Sinéad Dervin et Ian Bickers nous incitent à réfléchir à la manière dont nous considérons les détenus, et à nous demander dans quelle mesure ils correspondent à notre perception de la communauté.

« En termes de résilience et de préparation, les prisons doivent faire partie de la réponse, au niveau régional ou national, pour la simple raison que cette population et cet environnement comportent des complications et des risques. Nous devons y réfléchir au lieu de nous concentrer sur les détenus et sur les raisons de leur incarcération. Il faut aussi se rappeler à quel point cette population est vulnérable », explique Sinéad Dervin.

La continuité des soins est inhérente à l’instauration de systèmes résilients. Les murs sont des interfaces physiques dures, à l’opposé de la continuité. Ils divisent les gens entre ceux qui sont à l’intérieur et ceux qui sont à l’extérieur. Il se peut que nous devions dépasser nos limites mentales et physiques pour comprendre que nous formons essentiellement une seule communauté et un seul système de soins.

Aperçu : le parcours du patient en prison (Londres)

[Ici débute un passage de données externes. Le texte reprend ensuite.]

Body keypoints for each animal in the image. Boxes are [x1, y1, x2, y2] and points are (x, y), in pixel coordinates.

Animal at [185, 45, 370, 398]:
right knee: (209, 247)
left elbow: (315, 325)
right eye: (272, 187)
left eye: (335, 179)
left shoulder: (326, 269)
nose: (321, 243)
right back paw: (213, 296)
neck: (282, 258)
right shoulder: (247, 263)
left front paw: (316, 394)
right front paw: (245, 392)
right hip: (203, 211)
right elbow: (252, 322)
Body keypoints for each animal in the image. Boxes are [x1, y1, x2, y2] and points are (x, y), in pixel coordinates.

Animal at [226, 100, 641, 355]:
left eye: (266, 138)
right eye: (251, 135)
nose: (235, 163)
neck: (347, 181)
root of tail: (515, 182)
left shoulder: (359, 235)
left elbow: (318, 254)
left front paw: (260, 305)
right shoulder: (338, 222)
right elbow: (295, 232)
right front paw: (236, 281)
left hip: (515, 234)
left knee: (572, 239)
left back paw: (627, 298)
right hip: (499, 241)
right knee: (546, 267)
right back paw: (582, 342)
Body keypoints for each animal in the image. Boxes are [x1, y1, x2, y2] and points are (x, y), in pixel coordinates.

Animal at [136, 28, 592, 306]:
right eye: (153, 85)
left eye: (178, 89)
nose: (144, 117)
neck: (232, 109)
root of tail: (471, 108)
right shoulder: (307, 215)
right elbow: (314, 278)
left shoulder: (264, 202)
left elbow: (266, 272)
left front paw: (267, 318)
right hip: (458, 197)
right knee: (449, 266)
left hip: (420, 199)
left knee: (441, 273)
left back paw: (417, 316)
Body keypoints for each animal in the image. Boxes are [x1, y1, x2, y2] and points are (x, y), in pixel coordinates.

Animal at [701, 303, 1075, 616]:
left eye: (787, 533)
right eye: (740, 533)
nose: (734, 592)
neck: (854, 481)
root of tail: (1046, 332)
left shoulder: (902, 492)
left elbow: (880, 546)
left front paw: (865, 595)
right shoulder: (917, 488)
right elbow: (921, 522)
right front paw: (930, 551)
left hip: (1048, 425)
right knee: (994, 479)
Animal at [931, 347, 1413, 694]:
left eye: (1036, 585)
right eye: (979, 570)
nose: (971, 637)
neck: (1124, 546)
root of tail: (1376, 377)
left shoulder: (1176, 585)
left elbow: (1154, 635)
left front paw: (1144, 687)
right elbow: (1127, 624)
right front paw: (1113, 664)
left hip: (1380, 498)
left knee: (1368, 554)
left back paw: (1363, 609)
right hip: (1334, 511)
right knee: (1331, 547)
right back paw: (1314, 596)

Sinéad Dervin encadre la mise en place des services de santé dans les prisons londoniennes. Une série de prestataires du NHS, indépendants et du secteur tertiaire prodiguent des soins de santé conformément aux spécifications des services nationaux du NHS England. Les services sont organisés et dispensés selon le principe d’équivalence, c’est-à-dire que la population carcérale reçoit le même niveau de soins que la population générale. Les détenus peuvent s’attendre à bénéficier d’une gamme complète de services de soins primaires, ainsi que de soins et de traitements secondaires de santé mentale, de traitements contre la toxicomanie, de soins dentaires et d’autres services de santé connexes. À Londres, les détenus peuvent également bénéficier d’un traitement par dialyse au sein de l’établissement. Pour les soins spécialisés tels que le traitement du cancer, les patients quittent la prison sous escorte pour se rendre à l’hôpital. 

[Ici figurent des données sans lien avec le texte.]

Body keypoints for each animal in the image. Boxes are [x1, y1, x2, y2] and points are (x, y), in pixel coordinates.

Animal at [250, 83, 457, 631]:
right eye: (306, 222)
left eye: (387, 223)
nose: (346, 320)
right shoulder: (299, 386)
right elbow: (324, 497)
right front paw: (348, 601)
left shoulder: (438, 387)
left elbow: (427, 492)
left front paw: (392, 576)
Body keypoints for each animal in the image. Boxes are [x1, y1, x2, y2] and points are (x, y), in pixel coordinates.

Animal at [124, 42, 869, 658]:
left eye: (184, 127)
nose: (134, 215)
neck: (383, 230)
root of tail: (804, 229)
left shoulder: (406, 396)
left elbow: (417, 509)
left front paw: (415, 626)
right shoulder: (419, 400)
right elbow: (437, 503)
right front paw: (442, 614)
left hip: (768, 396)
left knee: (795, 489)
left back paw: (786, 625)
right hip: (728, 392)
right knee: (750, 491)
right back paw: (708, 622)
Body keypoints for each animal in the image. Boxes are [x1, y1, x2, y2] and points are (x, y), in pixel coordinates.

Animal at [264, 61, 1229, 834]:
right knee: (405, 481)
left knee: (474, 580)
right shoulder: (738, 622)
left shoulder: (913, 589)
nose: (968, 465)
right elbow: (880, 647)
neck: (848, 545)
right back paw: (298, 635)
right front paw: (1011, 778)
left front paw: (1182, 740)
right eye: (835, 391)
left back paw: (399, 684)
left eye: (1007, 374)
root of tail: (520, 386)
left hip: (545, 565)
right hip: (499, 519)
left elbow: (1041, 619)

Outre le dossier médical pénitentiaire électronique national, à Londres, les équipes de liaison et de déjudiciarisation qui opèrent dans les commissariats de police et les tribunaux afin d’identifier les personnes présentant certaines vulnérabilités, peuvent contribuer directement au système de dossier médical pénitentiaire. En d’autres termes, les professionnels de santé et des services sociaux peuvent se référer à un registre des besoins d’une personne et de ses interactions avec les services de santé dès son premier contact avec le système de justice pénale.

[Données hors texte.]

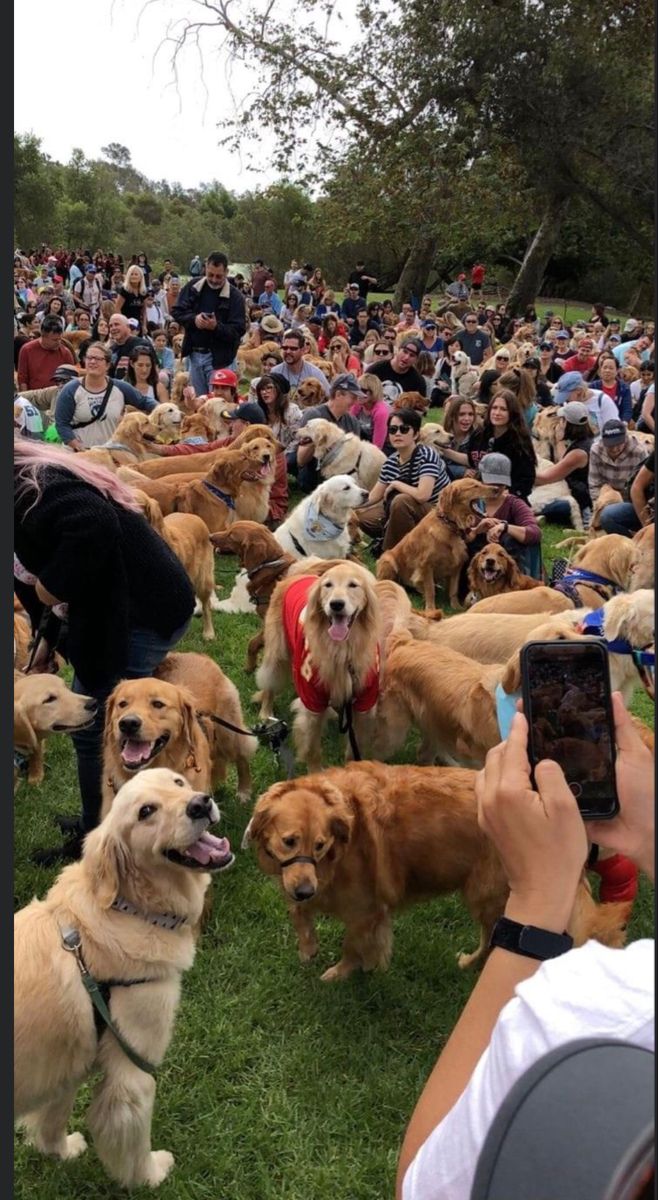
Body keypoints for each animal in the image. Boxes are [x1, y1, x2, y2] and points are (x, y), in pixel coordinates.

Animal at [14, 768, 234, 1190]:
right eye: (146, 811)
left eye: (178, 782)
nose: (201, 803)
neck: (129, 908)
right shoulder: (134, 1072)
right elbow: (134, 1144)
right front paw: (151, 1175)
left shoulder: (68, 1065)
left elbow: (53, 1119)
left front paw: (61, 1150)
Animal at [102, 657, 256, 816]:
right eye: (122, 704)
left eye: (158, 704)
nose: (128, 723)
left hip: (228, 734)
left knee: (242, 758)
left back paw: (244, 791)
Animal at [244, 763, 629, 979]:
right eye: (289, 842)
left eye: (320, 845)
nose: (304, 890)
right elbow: (298, 911)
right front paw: (308, 946)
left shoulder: (364, 910)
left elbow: (352, 945)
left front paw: (345, 971)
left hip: (484, 895)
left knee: (492, 939)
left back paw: (470, 963)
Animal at [377, 477, 501, 609]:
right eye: (474, 486)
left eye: (480, 483)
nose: (497, 489)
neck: (449, 525)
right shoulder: (426, 565)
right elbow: (430, 589)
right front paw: (430, 608)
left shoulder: (457, 565)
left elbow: (453, 589)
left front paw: (456, 607)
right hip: (387, 560)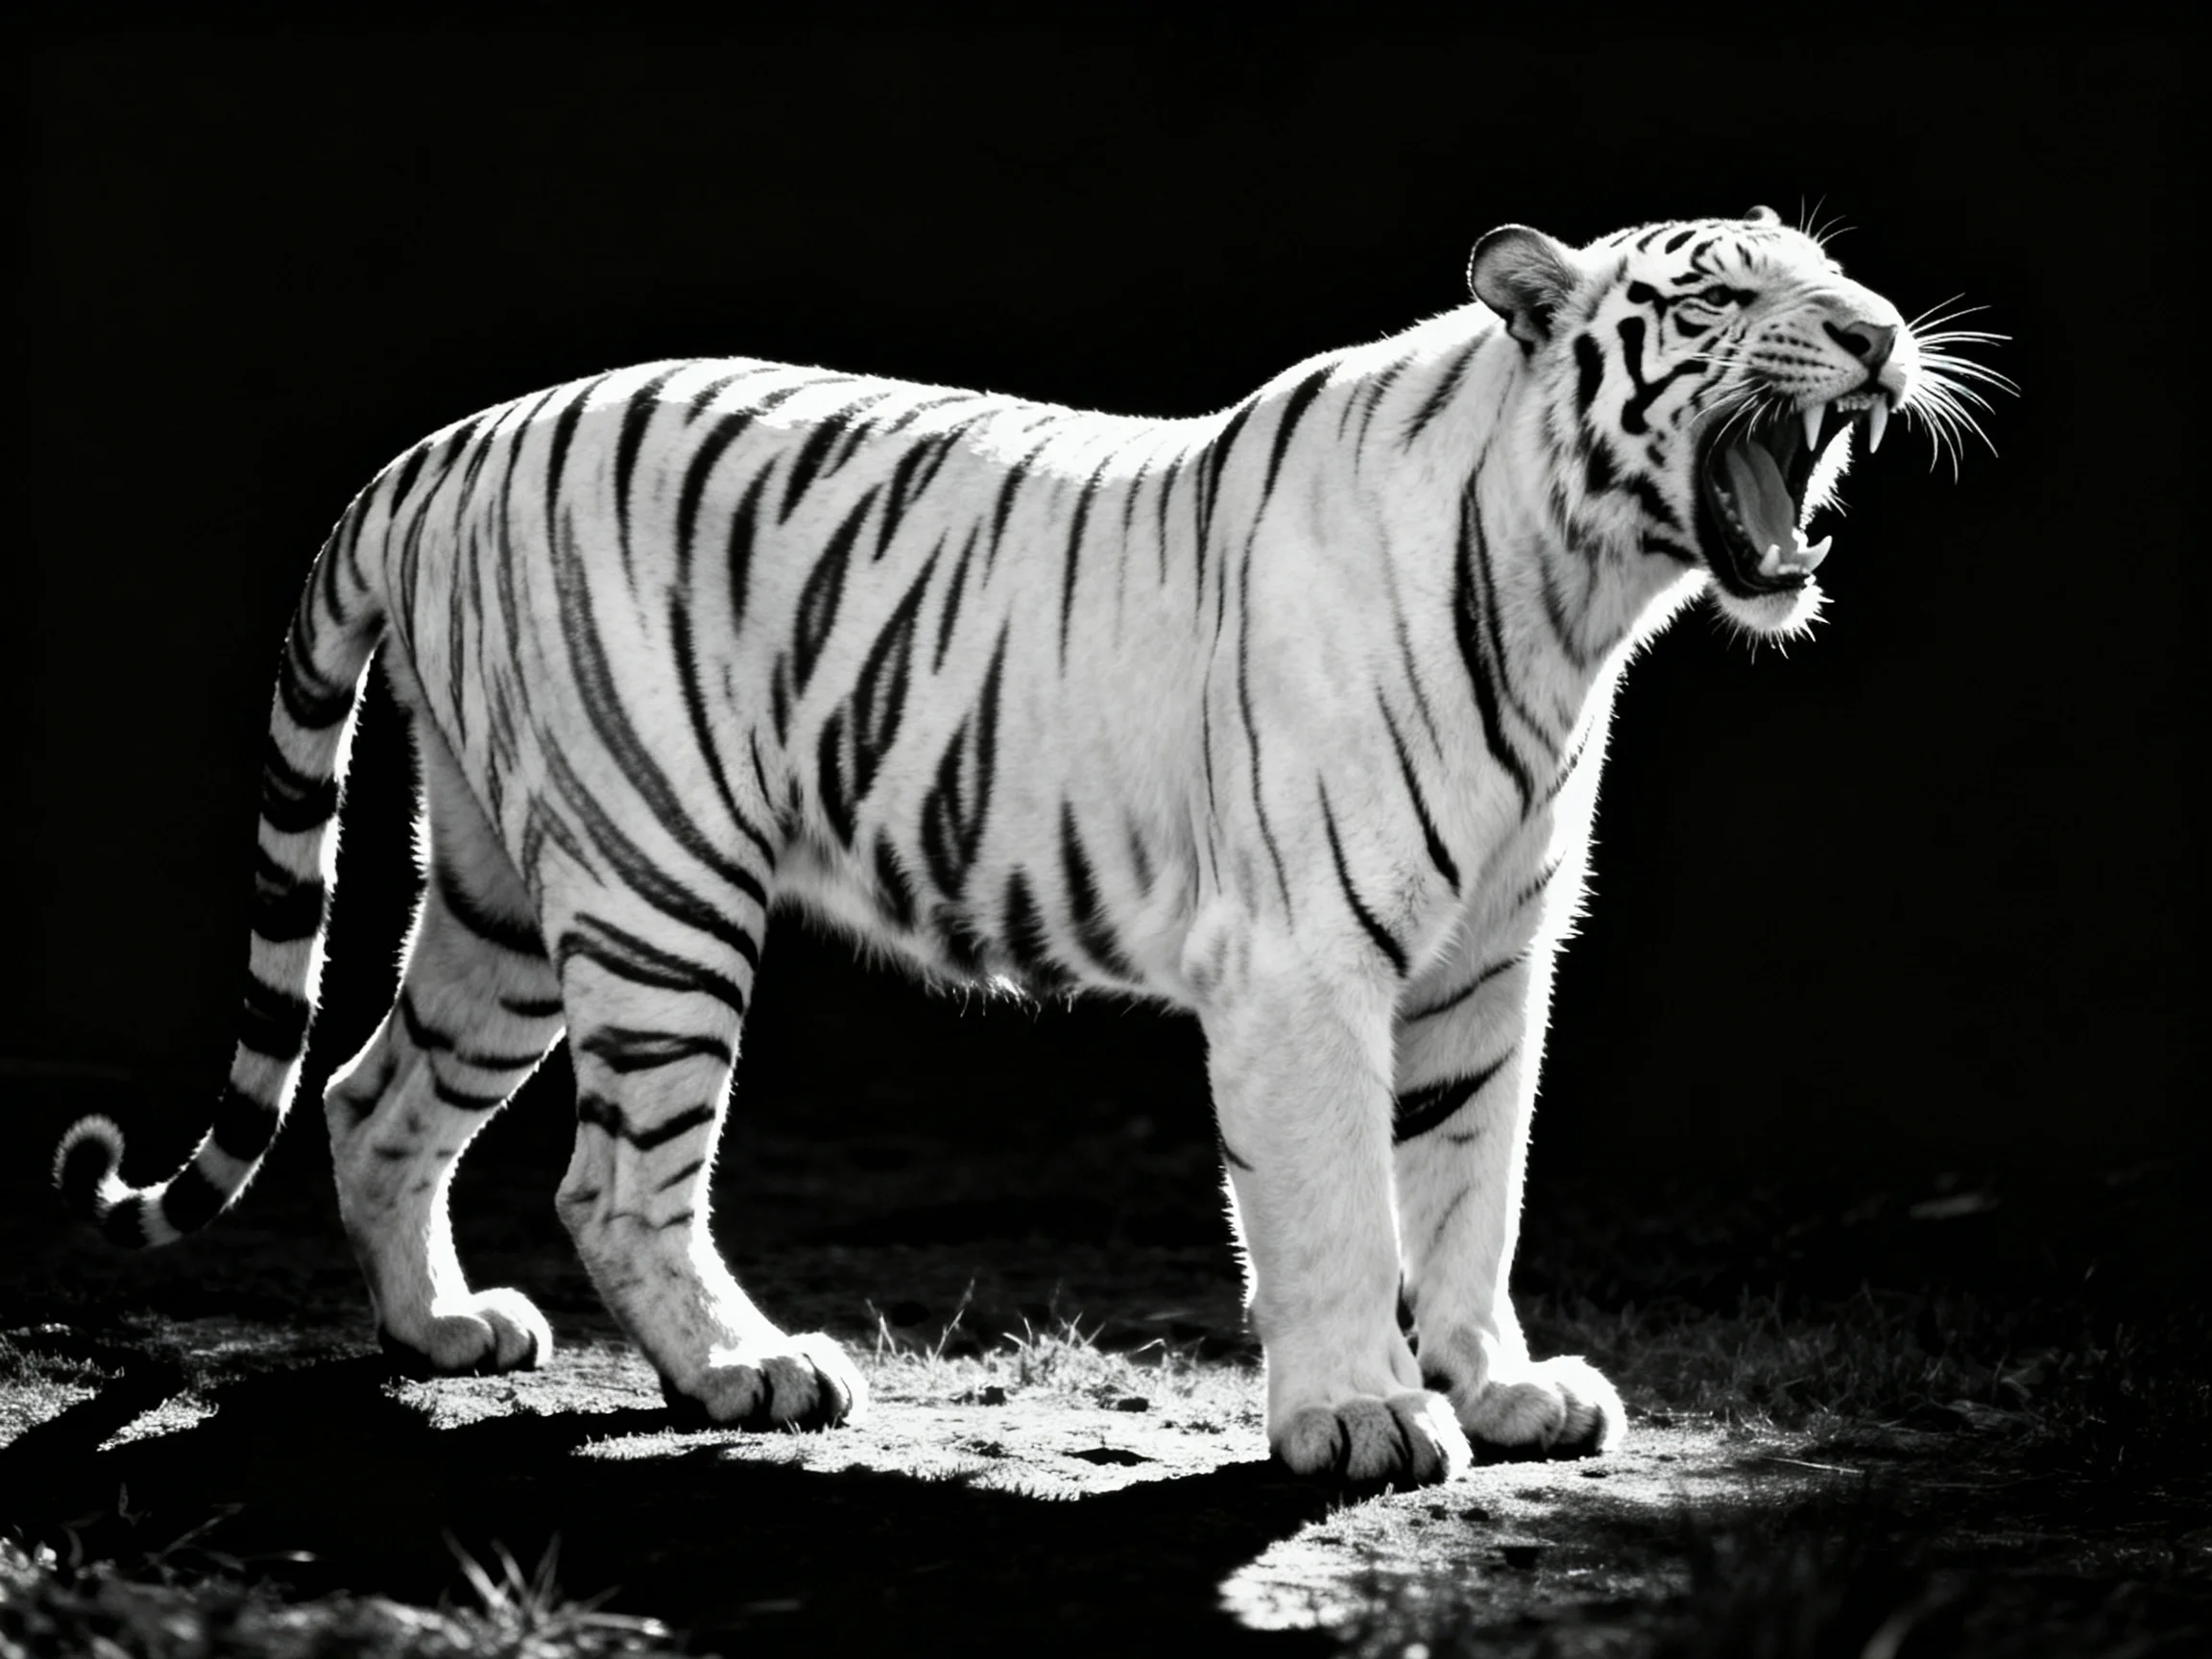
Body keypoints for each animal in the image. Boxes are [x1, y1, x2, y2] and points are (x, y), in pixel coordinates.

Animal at [53, 207, 1995, 1484]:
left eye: (1830, 276)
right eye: (1723, 291)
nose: (1879, 331)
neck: (1570, 598)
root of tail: (436, 449)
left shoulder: (1484, 965)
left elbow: (1467, 1189)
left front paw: (1499, 1390)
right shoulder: (1303, 966)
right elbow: (1333, 1204)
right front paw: (1358, 1416)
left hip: (503, 895)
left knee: (373, 1092)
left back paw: (439, 1334)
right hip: (657, 886)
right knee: (611, 1179)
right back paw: (749, 1372)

Lorsqu’une personne est incarcérée, elle est prise en charge par le système de justice pénale et fait l’objet d’une évaluation sanitaire dans les 24 heures suivant son arrivée, puis d’une évaluation complète dans les 7 jours. Le premier jour, il est procédé à l’identification de ses besoins de santé, y compris les médicaments qu’elle doit prendre. Après l’évaluation, les personnes sont affectées à une équipe de soins multidisciplinaire en fonction de leurs besoins. À Londres, les modèles de soins sont structurés autour des 14 premiers jours de détention car il est courant que les détenus arrivent en prison avec de nombreux problèmes complexes. Nous savons que les premiers jours de détention font partie des périodes les plus vulnérables pour les détenus présentant un risque accru de suicide. En outre, des équipes spécialisées dispensent une gamme de soins planifiés et d’urgence. 

Lorsqu’une personne est libérée, on veillera à ce qu’elle s’adresse aux services disponibles à l’extérieur afin d’assurer un certain degré de continuité des soins. La ville de Londres dispose d’équipes spécialisées dans le transfert et la libération qui commencent à s’occuper des détenus environ 10 semaines avant leur sortie de prison afin de les mettre en relation avec les services disponibles à l’extérieur. Cette démarche s’inscrit dans le cadre de RECONNECT, un programme national visant à garantir l’accès aux soins après la détention ainsi que la conservation des gains sanitaires acquis pendant l’incarcération.